Stewart executed secret missions behind enemy lines, and CSIS still visited him in P.E.I. even in old age.
Myrna Sanderson, who gave testimony concerning Stewart’s funeral, which tool place on May 18, 2011, had eaten Sunday dinner with Stewart for the last three decades of his life. She told court: “Whatever was broken, Cliff could fix it.” When she added, “that’s a big statement,” it left the distinct impression she was not speaking merely of radios and cars and computers, but of things beyond the inanimate as well. Duffy, sitting in the first row, looked emotional as she recounted Stewart’s story.
And yet Duffy expensed thousands of dollars for the trip, calling it “Senate business.” Senate rules now exist that would ban travel to attend such a funeral. Is that good?
We will finish with Allison Swan, funeral director at MacLean Funeral Home Swan Chapel, in Charlottetown.
Swan, despite his business, has a sense of humour. He saw Duffy deliver a eulogy in the spring of 2009, at the funeral of an elderly woman, a great friend of Duffy’s mother.
“I remember when he finished thinking what a fine job he had done,” Swan said.
Bayne stood to cross-examine Swan, and pointed out that the woman in question was the descendant of one of the Fathers of Confederation, and that her family had donated the bell of one of Charlottetown’s pre-eminent Catholic churches.
“They’re clearly a prominent family in P.E.I.,” Bayne suggested to Swan, underscoring the appropriateness of a senator’s attendance.
“I suspect that would be fair to say in the early years,” said Swan, demurring ever so slightly.
“You don’t lose that stature,” countered Bayne.
“Well,” said Swan: “Could be debatable at times.”
Swan was reminiscent of Stephen Leacock’s funeral man in Sunshine Sketches of a Little Town.

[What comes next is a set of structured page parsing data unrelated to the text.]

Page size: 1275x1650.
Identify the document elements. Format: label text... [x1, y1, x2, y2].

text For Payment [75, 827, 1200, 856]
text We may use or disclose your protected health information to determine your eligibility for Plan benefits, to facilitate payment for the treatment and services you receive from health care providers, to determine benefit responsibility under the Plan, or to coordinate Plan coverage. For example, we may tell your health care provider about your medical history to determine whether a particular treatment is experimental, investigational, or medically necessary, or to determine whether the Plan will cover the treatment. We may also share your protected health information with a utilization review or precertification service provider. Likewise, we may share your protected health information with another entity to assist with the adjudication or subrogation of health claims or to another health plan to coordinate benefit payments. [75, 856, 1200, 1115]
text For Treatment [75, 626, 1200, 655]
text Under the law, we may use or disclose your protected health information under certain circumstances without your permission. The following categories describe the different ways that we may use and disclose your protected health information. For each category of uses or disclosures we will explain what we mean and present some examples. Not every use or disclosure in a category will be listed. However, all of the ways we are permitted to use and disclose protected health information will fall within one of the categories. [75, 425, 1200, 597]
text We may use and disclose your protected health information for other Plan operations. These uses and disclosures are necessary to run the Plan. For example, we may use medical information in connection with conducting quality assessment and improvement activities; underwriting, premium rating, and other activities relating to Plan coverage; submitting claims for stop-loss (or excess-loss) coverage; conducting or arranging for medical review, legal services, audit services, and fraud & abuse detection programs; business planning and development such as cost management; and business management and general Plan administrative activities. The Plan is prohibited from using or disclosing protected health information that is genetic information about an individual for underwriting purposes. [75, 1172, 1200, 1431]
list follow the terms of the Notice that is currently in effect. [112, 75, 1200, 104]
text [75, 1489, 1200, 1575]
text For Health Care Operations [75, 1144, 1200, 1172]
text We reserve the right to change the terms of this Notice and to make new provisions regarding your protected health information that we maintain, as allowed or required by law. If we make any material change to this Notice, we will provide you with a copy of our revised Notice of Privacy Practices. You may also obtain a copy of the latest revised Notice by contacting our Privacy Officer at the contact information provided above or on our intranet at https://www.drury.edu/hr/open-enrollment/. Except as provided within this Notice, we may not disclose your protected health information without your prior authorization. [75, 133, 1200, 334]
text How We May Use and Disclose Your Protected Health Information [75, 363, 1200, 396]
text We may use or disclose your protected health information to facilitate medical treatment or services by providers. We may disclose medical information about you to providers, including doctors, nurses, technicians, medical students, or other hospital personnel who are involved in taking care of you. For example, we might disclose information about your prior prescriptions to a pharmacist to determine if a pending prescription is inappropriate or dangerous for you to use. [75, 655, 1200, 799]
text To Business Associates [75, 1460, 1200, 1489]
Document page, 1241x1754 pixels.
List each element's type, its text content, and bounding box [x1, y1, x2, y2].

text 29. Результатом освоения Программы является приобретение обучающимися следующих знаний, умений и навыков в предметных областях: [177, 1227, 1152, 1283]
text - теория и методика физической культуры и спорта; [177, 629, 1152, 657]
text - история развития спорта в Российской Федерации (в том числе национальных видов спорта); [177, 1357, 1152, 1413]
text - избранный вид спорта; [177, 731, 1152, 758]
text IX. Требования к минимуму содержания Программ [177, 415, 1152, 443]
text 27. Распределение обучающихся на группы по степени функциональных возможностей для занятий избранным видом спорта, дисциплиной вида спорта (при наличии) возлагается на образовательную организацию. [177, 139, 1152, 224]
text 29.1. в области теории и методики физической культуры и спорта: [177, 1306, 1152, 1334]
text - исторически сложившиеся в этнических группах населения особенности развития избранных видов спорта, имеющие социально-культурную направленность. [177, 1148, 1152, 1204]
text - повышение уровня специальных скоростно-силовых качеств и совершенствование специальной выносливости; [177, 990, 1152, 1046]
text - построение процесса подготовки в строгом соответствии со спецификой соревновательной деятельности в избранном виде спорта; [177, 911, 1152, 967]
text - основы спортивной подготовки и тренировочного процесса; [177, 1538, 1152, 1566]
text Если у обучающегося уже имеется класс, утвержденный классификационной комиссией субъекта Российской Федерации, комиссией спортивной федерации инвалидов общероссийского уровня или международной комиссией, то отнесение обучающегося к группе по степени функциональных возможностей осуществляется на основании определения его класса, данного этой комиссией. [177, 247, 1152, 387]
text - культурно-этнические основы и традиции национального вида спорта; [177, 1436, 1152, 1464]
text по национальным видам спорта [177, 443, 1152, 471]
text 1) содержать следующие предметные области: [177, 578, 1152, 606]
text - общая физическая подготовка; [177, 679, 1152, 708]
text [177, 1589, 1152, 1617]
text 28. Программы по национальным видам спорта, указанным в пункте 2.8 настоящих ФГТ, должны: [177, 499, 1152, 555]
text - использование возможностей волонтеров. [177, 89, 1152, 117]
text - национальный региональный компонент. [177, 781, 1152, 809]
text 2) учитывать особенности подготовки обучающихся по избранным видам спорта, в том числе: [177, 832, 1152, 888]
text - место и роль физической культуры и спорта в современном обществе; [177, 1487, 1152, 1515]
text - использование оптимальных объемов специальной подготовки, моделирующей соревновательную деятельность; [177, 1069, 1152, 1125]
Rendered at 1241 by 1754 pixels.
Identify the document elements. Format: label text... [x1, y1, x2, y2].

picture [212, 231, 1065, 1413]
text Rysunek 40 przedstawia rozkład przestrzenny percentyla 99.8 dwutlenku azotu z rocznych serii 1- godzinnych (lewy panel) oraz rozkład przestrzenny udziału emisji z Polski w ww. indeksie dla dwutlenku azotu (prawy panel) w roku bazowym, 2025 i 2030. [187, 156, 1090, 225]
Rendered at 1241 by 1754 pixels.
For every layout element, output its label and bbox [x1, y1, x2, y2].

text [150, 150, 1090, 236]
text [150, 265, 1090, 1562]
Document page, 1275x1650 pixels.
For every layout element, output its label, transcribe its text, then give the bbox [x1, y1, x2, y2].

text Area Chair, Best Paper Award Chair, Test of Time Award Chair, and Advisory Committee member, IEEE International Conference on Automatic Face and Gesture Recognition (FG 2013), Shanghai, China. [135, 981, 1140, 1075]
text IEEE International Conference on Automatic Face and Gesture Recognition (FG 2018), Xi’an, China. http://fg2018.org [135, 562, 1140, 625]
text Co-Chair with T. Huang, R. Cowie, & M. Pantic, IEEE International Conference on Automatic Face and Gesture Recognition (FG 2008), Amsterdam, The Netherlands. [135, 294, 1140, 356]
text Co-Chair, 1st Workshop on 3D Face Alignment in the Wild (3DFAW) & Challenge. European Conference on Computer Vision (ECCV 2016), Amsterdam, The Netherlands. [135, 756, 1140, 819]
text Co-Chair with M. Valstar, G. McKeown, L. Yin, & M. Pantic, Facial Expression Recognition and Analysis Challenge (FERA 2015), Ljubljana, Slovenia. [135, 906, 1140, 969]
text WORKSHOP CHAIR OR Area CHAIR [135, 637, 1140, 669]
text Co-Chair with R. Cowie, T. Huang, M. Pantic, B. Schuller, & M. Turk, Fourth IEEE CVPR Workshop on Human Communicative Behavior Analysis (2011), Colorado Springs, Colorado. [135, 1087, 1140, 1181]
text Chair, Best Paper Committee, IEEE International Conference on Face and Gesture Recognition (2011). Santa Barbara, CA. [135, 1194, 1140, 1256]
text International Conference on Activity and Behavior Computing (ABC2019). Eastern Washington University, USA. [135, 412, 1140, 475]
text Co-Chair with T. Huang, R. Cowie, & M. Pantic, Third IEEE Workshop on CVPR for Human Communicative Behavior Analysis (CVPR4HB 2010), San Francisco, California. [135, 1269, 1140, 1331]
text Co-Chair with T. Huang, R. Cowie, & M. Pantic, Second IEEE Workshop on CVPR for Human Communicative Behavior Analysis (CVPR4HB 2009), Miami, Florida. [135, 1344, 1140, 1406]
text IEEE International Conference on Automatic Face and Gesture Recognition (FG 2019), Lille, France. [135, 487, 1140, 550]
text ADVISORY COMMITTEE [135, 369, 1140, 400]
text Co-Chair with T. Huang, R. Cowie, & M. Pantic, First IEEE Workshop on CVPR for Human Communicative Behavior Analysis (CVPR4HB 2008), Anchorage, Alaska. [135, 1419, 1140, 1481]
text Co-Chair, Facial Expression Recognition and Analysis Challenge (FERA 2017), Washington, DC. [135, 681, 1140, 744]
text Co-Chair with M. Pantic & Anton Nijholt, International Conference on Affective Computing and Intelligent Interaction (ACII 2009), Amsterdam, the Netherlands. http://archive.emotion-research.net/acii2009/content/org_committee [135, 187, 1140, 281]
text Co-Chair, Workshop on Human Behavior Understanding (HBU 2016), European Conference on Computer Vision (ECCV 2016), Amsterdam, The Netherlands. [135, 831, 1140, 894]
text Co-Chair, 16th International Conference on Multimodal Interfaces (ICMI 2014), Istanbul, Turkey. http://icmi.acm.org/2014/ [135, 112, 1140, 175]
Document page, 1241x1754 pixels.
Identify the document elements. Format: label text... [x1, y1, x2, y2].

In that book, Golgotha Gingham is a “quiet, sallow looking man dressed in black, with black gloves and with black silk hat heavily craped … such words as ‘funeral’ or ‘coffin’ or ‘hearse’ never passed his lips. He spoke always of ‘internments,’ of ‘caskets,’ and ‘coaches,’ using terms that were calculated rather to bring out the majesty and sublimity of death rather than to parade its horrors.
“I have often heard him explain that to associate with the living, uninteresting though they appear, is the only way to secure the custom of the dead.”